The event included a tasty barbecue under a big tent presented by board members Linda Vogel and Tiffany McIntosh, and volunteers. Plowing stopped for the lunch offering contestants and visitors the chance to talk about their memories of ploughing
For Linda Vogel, the plowing match is a chance to reflect on how much farming has changed.
“Like I said to my son Jakob this morning when we were walking up beside the horses and the walking ploughs, ‘Can you imagine if we had to work our field like that, these days when we jump in the tractor with air conditioning and go to the field and you’re done in no time at all.’ This field of wheat had 50 acres of wheat that we started on Friday afternoon and we were finished by Saturday morning.”
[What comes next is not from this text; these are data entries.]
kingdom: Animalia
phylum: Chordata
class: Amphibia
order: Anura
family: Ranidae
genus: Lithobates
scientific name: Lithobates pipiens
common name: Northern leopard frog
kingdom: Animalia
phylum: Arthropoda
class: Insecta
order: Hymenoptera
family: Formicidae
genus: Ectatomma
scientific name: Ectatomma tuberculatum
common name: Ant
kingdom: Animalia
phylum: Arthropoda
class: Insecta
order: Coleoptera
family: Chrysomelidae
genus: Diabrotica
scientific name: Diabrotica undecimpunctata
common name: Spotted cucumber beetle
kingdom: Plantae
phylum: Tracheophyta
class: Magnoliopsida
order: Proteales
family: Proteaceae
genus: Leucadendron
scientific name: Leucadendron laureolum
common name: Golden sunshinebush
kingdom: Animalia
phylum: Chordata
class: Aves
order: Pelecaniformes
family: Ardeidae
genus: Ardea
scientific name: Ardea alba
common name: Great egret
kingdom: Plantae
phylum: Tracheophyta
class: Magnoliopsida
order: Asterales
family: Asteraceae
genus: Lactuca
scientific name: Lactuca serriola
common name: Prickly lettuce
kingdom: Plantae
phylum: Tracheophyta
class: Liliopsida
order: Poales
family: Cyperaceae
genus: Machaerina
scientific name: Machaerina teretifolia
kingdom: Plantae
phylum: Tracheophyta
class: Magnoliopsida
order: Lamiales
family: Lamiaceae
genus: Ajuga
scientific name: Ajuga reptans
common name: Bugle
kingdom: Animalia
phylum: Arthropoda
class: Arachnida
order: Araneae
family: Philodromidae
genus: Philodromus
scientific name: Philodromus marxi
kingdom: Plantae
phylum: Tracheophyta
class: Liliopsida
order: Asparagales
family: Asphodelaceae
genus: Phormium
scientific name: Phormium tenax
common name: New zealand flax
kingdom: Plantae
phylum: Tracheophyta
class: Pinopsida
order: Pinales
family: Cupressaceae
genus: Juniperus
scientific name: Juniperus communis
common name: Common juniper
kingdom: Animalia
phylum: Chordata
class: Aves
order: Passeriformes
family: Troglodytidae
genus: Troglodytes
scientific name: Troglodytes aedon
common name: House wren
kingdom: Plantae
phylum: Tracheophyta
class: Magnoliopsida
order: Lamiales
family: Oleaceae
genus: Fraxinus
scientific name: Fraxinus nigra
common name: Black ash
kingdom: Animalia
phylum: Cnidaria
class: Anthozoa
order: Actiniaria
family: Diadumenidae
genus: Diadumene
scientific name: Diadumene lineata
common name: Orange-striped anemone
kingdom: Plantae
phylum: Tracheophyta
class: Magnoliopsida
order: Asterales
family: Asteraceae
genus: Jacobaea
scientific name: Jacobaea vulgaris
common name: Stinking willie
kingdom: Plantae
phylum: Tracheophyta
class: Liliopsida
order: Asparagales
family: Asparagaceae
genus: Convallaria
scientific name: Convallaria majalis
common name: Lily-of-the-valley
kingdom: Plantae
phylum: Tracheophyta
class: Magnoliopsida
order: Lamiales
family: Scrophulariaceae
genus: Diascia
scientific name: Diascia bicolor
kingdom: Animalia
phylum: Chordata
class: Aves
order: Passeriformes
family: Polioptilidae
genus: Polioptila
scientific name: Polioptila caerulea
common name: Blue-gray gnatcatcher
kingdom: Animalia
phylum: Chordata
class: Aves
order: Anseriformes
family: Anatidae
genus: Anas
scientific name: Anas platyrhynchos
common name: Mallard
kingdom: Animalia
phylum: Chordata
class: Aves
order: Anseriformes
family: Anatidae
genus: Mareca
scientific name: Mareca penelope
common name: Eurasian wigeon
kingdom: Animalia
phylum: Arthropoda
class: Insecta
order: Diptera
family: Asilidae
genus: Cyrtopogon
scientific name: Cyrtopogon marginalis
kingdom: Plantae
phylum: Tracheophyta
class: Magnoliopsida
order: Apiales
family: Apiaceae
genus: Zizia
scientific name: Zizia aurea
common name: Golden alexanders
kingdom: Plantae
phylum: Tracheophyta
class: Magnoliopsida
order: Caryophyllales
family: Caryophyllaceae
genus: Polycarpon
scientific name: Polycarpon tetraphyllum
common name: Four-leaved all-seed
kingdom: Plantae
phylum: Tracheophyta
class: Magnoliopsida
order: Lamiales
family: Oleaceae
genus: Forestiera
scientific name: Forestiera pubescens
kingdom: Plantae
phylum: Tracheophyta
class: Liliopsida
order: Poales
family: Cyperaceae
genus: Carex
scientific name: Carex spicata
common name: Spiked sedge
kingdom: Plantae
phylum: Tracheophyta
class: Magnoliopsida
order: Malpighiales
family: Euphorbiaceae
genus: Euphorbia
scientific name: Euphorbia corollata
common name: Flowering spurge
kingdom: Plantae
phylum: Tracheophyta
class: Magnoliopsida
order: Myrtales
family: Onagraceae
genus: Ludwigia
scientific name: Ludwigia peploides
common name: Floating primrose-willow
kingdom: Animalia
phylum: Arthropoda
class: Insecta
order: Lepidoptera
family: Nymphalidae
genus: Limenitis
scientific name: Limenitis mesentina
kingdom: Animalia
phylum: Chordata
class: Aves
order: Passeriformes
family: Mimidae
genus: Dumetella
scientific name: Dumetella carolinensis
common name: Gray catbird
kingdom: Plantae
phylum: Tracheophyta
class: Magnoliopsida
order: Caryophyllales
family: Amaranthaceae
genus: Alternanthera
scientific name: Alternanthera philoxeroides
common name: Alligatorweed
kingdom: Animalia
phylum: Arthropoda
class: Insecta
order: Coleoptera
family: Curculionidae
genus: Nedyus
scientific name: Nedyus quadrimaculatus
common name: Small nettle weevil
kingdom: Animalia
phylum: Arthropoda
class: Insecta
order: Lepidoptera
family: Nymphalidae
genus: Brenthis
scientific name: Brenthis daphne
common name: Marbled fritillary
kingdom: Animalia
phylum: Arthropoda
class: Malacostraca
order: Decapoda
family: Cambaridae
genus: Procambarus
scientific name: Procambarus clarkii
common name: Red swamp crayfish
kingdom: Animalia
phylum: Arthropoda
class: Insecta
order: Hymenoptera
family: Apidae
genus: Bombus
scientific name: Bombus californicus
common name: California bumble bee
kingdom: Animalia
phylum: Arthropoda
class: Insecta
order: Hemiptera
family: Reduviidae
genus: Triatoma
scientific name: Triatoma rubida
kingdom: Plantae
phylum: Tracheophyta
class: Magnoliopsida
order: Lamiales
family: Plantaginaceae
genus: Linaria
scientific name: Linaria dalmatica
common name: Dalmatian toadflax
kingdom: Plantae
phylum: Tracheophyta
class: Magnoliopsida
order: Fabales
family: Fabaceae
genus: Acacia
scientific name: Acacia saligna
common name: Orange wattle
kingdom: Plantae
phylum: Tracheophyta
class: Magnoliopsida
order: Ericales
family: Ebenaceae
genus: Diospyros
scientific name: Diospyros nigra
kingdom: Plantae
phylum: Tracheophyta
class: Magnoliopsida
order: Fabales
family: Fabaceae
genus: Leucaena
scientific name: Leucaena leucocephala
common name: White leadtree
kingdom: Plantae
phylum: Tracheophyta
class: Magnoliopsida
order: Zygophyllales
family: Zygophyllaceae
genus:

No-till, reduced-till methods and modern equipment have revolutionized crop farming, but nostalgia for the plow, an implement that dates back 5,000 years, carries emotional meaning not just for people who remember their father’s or grandfather’s old Farmall or Allis-Chalmers or Fordson tractor.
Take Andy Fytche who started plowing competitively two years ago in the Antique Trail Plow class. His 1950 McCormick W-4 was slated for the scrap yard when he bought it.
“It was running, I drove it onto the trailer,” says Mr. Fytche who competed in four matches this summer including Saturdays.
Last year’s IPM attendance topped 90,000.
This year’s in Huron County, the most agriculturally productive county in Ontario, and celebrating the 100th anniversary of the plowing match and Canada’s 150th birthday, could easily be a record breaker and more power to “the way we did it way back when.”
COMING HOME: Samuel Bourgon of Cedar Pond Farm in Dalkeith walks behind his father-in-law Daniel Lapensée's Percheron team during Saturday’s Glengarry Plowing Match, which took place on Paul and Linda Vogel’s property near Apple Hill. His efforts won him the Walking Plow Class championship.
PLOWING MATCH: Andy Fytche of Bell's Corner's plows with his 1950 McCormick W-4 and twofurrow Massey-Harris Model 26 plow. At right, Glengarry Queen of the Furrow, Stephanie Allen from Apple Hill, honed her plowing skills at the match. Ms Allen is one of 25 contestants from across Ontario who will be competing later this month for the title of Ontario IPM Queen of the Furrow at the 100th anniversary edition of the International Plowing Match (IPM) and Rural Expo in Walton, Ontario.